Chamber chooses Salem resident as Citizen of the Year PDF Print E-mail
Wednesday, 14 November 2012 00:00

The Washington County Chamber of Commerce recently held their annual Chamber Dinner on Saturday night, November 3, 2012 at Southern Hills Church in Salem. The event is a chance for the Chamber of Commerce to thank the community for their support, as well as to honor specific people who have worked hard in support of the community over the past year.

The most prestigious honor they have to give is their annual Citizen of the Year award. Every year, several residents of Washington County are nominated who have contributed to the community’s wellbeing in some way, whether through humanitarian efforts or raising awareness and participating in events going on around the county.
This year’s recipient was Salem resident Meredith “Pete” Peters, a retired teacher and current President of nonprofit organization Outside The Walls. “It feels great...its a big honor”, he said of being chosen for the Chamber’s annual award. Peters says the Chamber board selected him to join their list of worthy nominees because of his work recruiting and organizing volunteer workers during the immediate aftermath of the tornado that wrecked parts of Pekin and Borden on March 2, 2012.
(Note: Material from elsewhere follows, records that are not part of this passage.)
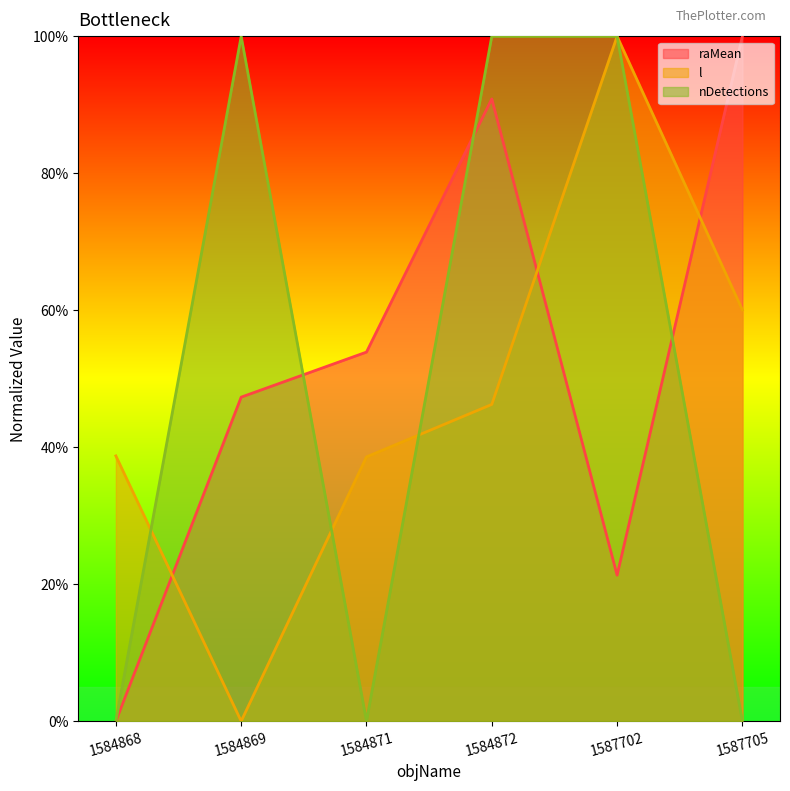

True or false: nDetections has more than 0 interior local peaks.

True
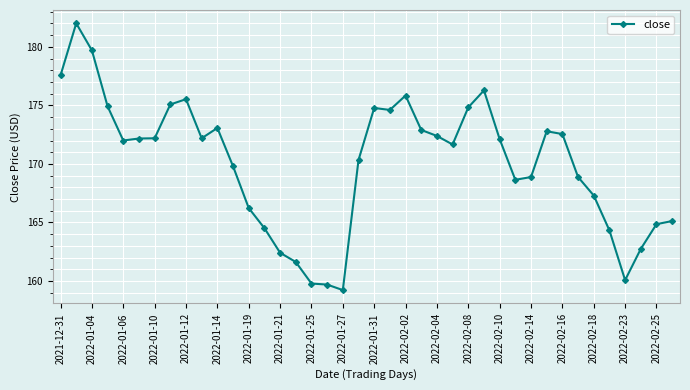

What is the difference between the maximum and minimum values?

22.8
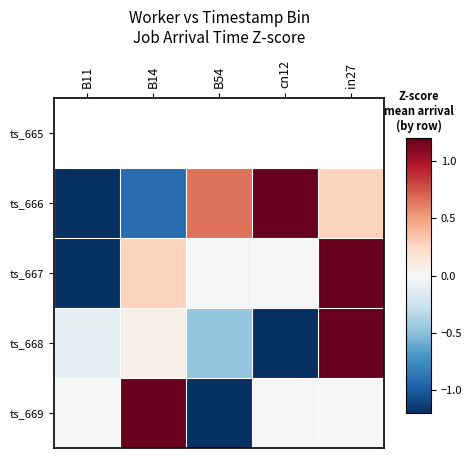

Between B54 and in27, which series saw the biggest shift?

ts_668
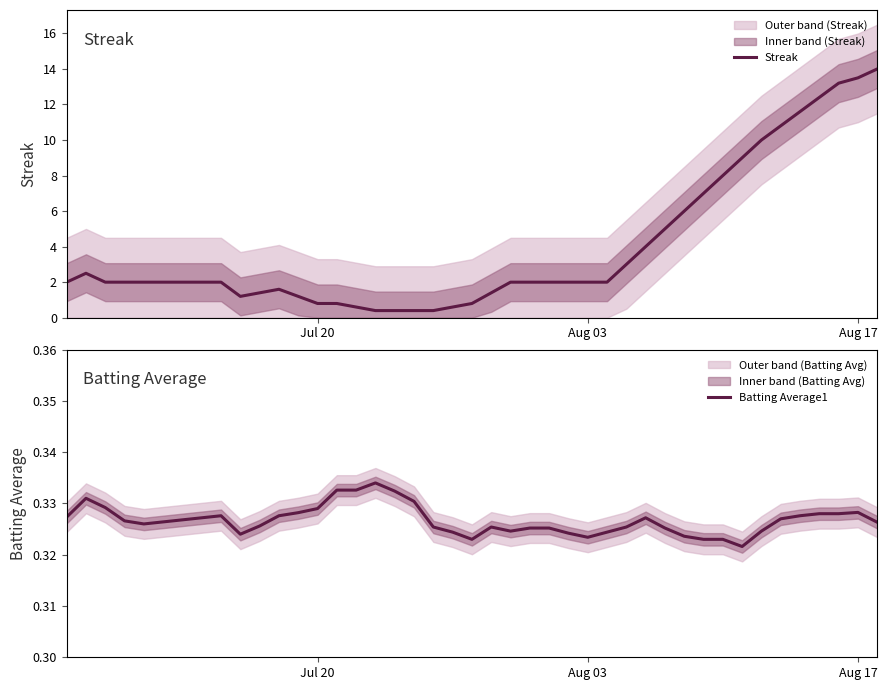

What is the minimum value for Streak?

0.4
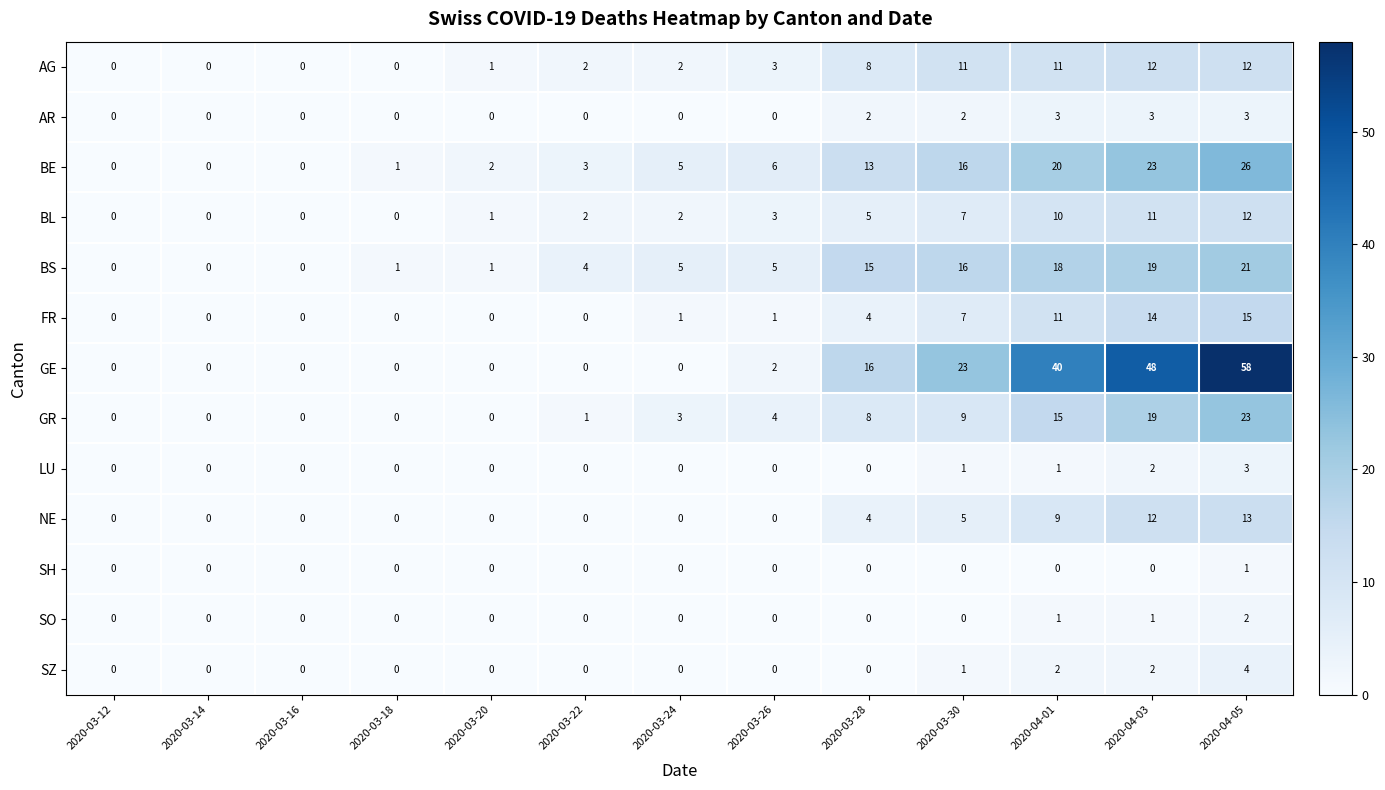

Between 2020-03-12 and 2020-03-20, which series saw the biggest shift?

BE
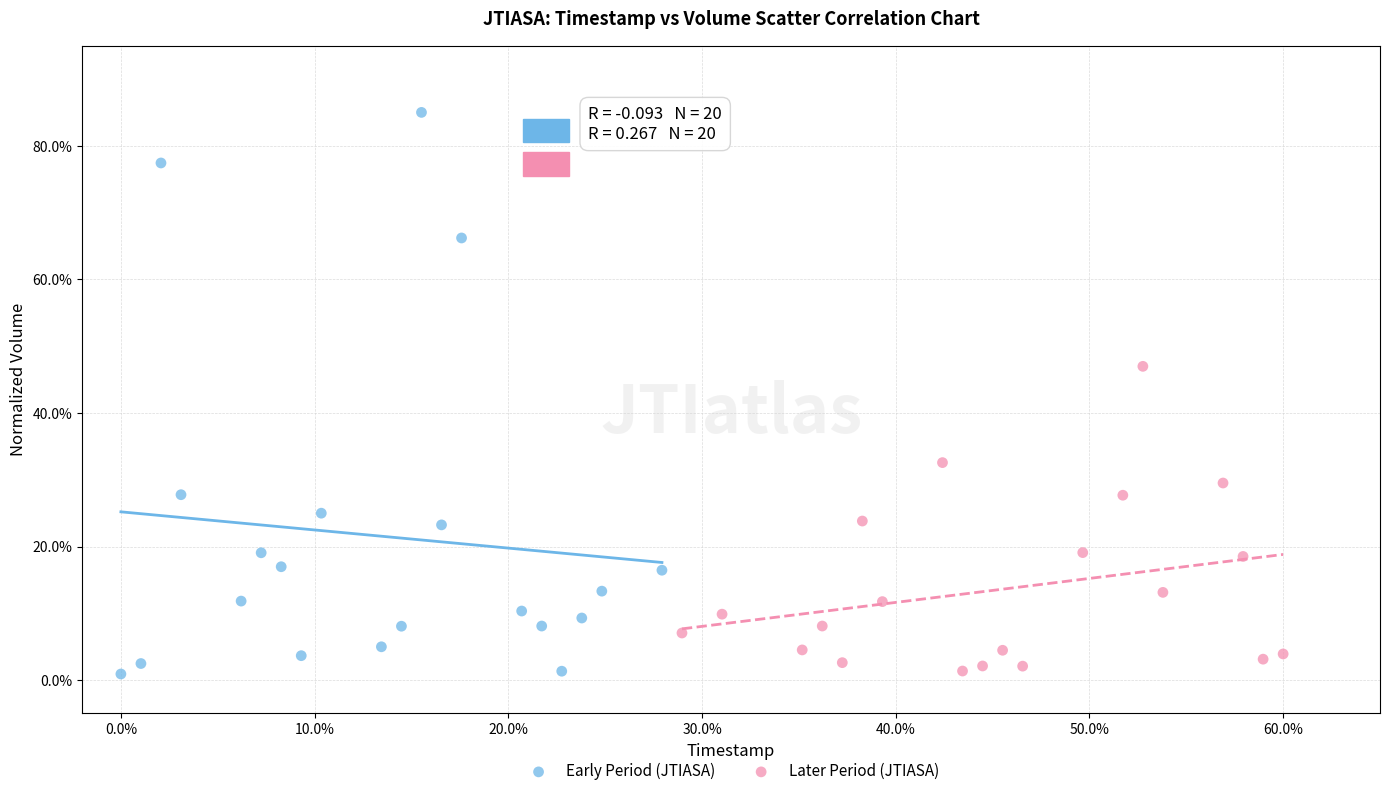

What are all the series names shown in the legend?

Early Period (JTIASA), Later Period (JTIASA)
After Desi Alexander, Coordinator for the Washington County Emergency Management, requested Peters assistance in organizing volunteers for clean-up efforts, he immediately rose to the challenge. “The tornado came through on Monday, and I was out working on Tuesday”, Peters recalled. “There was a great outpouring of volunteers.” The 29 names on the list Alexander passed on to him eventually grew to 90 people under Peters’ guidance.
He would find out where people in the community needed a few extra hands, then sent out volunteers accordingly. But this was not his first stint as a worker during a disaster relief scenario. Peters said he first got involved in “mission-type work” after Hurricane Katrina struck New Orleans and caused flooding in nearby states. “I went to Mississippi back in 2006, and then they came up here when it flooded in 2008.”
For now, major disasters are behind the Washington County retiree, and he’s been spending his time more recently coordinating local projects for Outside The Walls volunteers to work on. OTW is a completely volunteer-run organization focused on bringing aid to the less fortunate in the community by performing construction work for those financially or physically unable to accomplish the work themselves.
The morning I spoke with Peters, he had just returned from speaking in front of a class of students at West Washington High School taking part in a program called “Construction Technology”. Students who take part in this class through all fours years can earn 6 college credits through Vincennes University. “They contacted Outside The Walls looking for work,” Peters explained. “We got it for ‘em.”